Document understanding data:
____
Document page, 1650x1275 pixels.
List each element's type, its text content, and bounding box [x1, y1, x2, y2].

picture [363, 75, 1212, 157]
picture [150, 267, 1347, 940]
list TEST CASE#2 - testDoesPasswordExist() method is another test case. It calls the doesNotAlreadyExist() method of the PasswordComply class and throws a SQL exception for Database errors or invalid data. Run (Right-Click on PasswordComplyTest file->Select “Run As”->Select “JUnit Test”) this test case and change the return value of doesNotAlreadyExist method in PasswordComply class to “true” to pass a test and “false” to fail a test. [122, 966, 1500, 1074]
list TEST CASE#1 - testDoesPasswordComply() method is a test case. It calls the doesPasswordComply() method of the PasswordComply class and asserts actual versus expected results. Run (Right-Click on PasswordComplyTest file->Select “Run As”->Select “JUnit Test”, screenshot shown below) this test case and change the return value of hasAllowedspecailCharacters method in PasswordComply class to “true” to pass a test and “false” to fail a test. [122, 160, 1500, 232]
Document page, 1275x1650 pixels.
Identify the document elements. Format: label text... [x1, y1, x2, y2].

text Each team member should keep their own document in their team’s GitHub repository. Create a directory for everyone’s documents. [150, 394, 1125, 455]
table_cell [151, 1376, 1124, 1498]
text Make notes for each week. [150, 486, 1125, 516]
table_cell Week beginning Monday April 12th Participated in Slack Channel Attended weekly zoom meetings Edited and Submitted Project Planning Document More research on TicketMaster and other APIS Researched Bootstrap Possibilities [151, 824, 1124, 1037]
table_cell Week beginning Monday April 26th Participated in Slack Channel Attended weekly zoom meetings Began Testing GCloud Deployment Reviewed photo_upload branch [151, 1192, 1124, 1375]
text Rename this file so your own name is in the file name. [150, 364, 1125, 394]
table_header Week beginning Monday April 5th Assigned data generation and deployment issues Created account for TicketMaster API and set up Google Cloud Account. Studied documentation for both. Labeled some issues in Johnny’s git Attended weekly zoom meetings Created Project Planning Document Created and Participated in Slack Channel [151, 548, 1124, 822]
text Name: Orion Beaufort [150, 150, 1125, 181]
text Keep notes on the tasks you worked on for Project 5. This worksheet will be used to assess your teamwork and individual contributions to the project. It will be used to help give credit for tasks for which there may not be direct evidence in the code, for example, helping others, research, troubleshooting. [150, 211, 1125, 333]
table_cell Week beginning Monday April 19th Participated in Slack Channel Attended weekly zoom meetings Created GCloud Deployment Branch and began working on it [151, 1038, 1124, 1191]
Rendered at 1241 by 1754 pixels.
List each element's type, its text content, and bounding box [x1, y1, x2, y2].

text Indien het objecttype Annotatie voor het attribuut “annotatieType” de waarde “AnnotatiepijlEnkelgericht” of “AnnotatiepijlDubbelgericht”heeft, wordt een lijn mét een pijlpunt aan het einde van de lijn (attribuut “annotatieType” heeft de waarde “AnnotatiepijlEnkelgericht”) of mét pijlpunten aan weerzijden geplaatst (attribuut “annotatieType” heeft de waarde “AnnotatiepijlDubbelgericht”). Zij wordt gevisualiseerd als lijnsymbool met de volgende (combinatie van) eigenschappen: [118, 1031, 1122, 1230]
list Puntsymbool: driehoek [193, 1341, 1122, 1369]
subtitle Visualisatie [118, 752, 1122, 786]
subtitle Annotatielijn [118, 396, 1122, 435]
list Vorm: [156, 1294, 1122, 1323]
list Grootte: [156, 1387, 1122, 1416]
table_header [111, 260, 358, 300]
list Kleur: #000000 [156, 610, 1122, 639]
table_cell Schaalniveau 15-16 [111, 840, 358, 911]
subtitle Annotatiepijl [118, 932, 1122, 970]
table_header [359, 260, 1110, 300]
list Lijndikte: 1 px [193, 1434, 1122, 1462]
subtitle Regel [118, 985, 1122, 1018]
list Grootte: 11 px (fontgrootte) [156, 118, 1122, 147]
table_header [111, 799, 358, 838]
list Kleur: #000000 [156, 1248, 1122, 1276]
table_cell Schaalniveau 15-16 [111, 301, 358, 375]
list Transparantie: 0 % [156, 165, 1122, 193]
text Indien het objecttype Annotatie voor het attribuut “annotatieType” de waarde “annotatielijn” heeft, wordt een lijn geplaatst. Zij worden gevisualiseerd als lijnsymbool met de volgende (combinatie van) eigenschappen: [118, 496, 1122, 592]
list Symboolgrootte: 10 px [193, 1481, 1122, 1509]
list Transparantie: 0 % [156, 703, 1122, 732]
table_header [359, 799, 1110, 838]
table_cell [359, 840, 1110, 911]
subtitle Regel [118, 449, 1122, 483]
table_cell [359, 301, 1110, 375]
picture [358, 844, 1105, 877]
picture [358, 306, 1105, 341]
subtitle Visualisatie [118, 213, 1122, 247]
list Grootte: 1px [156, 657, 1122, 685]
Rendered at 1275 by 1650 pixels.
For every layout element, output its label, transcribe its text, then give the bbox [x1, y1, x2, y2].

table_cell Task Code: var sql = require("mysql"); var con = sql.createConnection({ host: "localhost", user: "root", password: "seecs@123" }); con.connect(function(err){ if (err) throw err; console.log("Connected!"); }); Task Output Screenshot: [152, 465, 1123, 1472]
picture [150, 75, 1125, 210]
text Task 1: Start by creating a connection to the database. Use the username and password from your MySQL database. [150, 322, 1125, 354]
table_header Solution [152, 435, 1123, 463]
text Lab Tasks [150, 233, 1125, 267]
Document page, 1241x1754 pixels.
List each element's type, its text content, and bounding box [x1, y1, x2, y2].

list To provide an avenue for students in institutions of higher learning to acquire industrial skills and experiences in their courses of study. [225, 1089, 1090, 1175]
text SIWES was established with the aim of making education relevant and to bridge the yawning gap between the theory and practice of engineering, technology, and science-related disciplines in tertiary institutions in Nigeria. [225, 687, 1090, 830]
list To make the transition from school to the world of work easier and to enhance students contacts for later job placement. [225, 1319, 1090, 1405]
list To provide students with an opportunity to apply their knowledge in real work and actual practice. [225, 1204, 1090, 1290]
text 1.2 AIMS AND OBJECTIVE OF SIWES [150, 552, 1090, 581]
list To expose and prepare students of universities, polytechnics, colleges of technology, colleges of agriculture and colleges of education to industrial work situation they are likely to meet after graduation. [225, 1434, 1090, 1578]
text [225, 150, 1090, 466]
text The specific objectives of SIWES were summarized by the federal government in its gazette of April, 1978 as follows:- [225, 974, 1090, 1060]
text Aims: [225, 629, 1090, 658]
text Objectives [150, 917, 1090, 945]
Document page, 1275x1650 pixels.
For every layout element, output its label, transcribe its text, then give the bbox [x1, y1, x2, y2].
____
Each entry in the data should be restated exactly as it was written.

Document page, 1650x1275 pixels.
List each element's type, its text content, and bounding box [x1, y1, x2, y2].

picture [363, 75, 1212, 157]
picture [150, 267, 1347, 940]
list TEST CASE#2 - testDoesPasswordExist() method is another test case. It calls the doesNotAlreadyExist() method of the PasswordComply class and throws a SQL exception for Database errors or invalid data. Run (Right-Click on PasswordComplyTest file->Select “Run As”->Select “JUnit Test”) this test case and change the return value of doesNotAlreadyExist method in PasswordComply class to “true” to pass a test and “false” to fail a test. [122, 966, 1500, 1074]
list TEST CASE#1 - testDoesPasswordComply() method is a test case. It calls the doesPasswordComply() method of the PasswordComply class and asserts actual versus expected results. Run (Right-Click on PasswordComplyTest file->Select “Run As”->Select “JUnit Test”, screenshot shown below) this test case and change the return value of hasAllowedspecailCharacters method in PasswordComply class to “true” to pass a test and “false” to fail a test. [122, 160, 1500, 232]
Document page, 1275x1650 pixels.
Identify the document elements. Format: label text... [x1, y1, x2, y2].

text Each team member should keep their own document in their team’s GitHub repository. Create a directory for everyone’s documents. [150, 394, 1125, 455]
table_cell [151, 1376, 1124, 1498]
text Make notes for each week. [150, 486, 1125, 516]
table_cell Week beginning Monday April 12th Participated in Slack Channel Attended weekly zoom meetings Edited and Submitted Project Planning Document More research on TicketMaster and other APIS Researched Bootstrap Possibilities [151, 824, 1124, 1037]
table_cell Week beginning Monday April 26th Participated in Slack Channel Attended weekly zoom meetings Began Testing GCloud Deployment Reviewed photo_upload branch [151, 1192, 1124, 1375]
text Rename this file so your own name is in the file name. [150, 364, 1125, 394]
table_header Week beginning Monday April 5th Assigned data generation and deployment issues Created account for TicketMaster API and set up Google Cloud Account. Studied documentation for both. Labeled some issues in Johnny’s git Attended weekly zoom meetings Created Project Planning Document Created and Participated in Slack Channel [151, 548, 1124, 822]
text Name: Orion Beaufort [150, 150, 1125, 181]
text Keep notes on the tasks you worked on for Project 5. This worksheet will be used to assess your teamwork and individual contributions to the project. It will be used to help give credit for tasks for which there may not be direct evidence in the code, for example, helping others, research, troubleshooting. [150, 211, 1125, 333]
table_cell Week beginning Monday April 19th Participated in Slack Channel Attended weekly zoom meetings Created GCloud Deployment Branch and began working on it [151, 1038, 1124, 1191]
Rendered at 1241 by 1754 pixels.
List each element's type, its text content, and bounding box [x1, y1, x2, y2].

text Indien het objecttype Annotatie voor het attribuut “annotatieType” de waarde “AnnotatiepijlEnkelgericht” of “AnnotatiepijlDubbelgericht”heeft, wordt een lijn mét een pijlpunt aan het einde van de lijn (attribuut “annotatieType” heeft de waarde “AnnotatiepijlEnkelgericht”) of mét pijlpunten aan weerzijden geplaatst (attribuut “annotatieType” heeft de waarde “AnnotatiepijlDubbelgericht”). Zij wordt gevisualiseerd als lijnsymbool met de volgende (combinatie van) eigenschappen: [118, 1031, 1122, 1230]
list Puntsymbool: driehoek [193, 1341, 1122, 1369]
subtitle Visualisatie [118, 752, 1122, 786]
subtitle Annotatielijn [118, 396, 1122, 435]
list Vorm: [156, 1294, 1122, 1323]
list Grootte: [156, 1387, 1122, 1416]
table_header [111, 260, 358, 300]
list Kleur: #000000 [156, 610, 1122, 639]
table_cell Schaalniveau 15-16 [111, 840, 358, 911]
subtitle Annotatiepijl [118, 932, 1122, 970]
table_header [359, 260, 1110, 300]
list Lijndikte: 1 px [193, 1434, 1122, 1462]
subtitle Regel [118, 985, 1122, 1018]
list Grootte: 11 px (fontgrootte) [156, 118, 1122, 147]
table_header [111, 799, 358, 838]
list Kleur: #000000 [156, 1248, 1122, 1276]
table_cell Schaalniveau 15-16 [111, 301, 358, 375]
list Transparantie: 0 % [156, 165, 1122, 193]
text Indien het objecttype Annotatie voor het attribuut “annotatieType” de waarde “annotatielijn” heeft, wordt een lijn geplaatst. Zij worden gevisualiseerd als lijnsymbool met de volgende (combinatie van) eigenschappen: [118, 496, 1122, 592]
list Symboolgrootte: 10 px [193, 1481, 1122, 1509]
list Transparantie: 0 % [156, 703, 1122, 732]
table_header [359, 799, 1110, 838]
table_cell [359, 840, 1110, 911]
subtitle Regel [118, 449, 1122, 483]
table_cell [359, 301, 1110, 375]
picture [358, 844, 1105, 877]
picture [358, 306, 1105, 341]
subtitle Visualisatie [118, 213, 1122, 247]
list Grootte: 1px [156, 657, 1122, 685]
Rendered at 1275 by 1650 pixels.
For every layout element, output its label, transcribe its text, then give the bbox [x1, y1, x2, y2].

table_cell Task Code: var sql = require("mysql"); var con = sql.createConnection({ host: "localhost", user: "root", password: "seecs@123" }); con.connect(function(err){ if (err) throw err; console.log("Connected!"); }); Task Output Screenshot: [152, 465, 1123, 1472]
picture [150, 75, 1125, 210]
text Task 1: Start by creating a connection to the database. Use the username and password from your MySQL database. [150, 322, 1125, 354]
table_header Solution [152, 435, 1123, 463]
text Lab Tasks [150, 233, 1125, 267]
Document page, 1241x1754 pixels.
List each element's type, its text content, and bounding box [x1, y1, x2, y2].

list To provide an avenue for students in institutions of higher learning to acquire industrial skills and experiences in their courses of study. [225, 1089, 1090, 1175]
text SIWES was established with the aim of making education relevant and to bridge the yawning gap between the theory and practice of engineering, technology, and science-related disciplines in tertiary institutions in Nigeria. [225, 687, 1090, 830]
list To make the transition from school to the world of work easier and to enhance students contacts for later job placement. [225, 1319, 1090, 1405]
list To provide students with an opportunity to apply their knowledge in real work and actual practice. [225, 1204, 1090, 1290]
text 1.2 AIMS AND OBJECTIVE OF SIWES [150, 552, 1090, 581]
list To expose and prepare students of universities, polytechnics, colleges of technology, colleges of agriculture and colleges of education to industrial work situation they are likely to meet after graduation. [225, 1434, 1090, 1578]
text [225, 150, 1090, 466]
text The specific objectives of SIWES were summarized by the federal government in its gazette of April, 1978 as follows:- [225, 974, 1090, 1060]
text Aims: [225, 629, 1090, 658]
text Objectives [150, 917, 1090, 945]
Document page, 1275x1650 pixels.
For every layout element, output its label, transcribe its text, then give the bbox [x1, y1, x2, y2].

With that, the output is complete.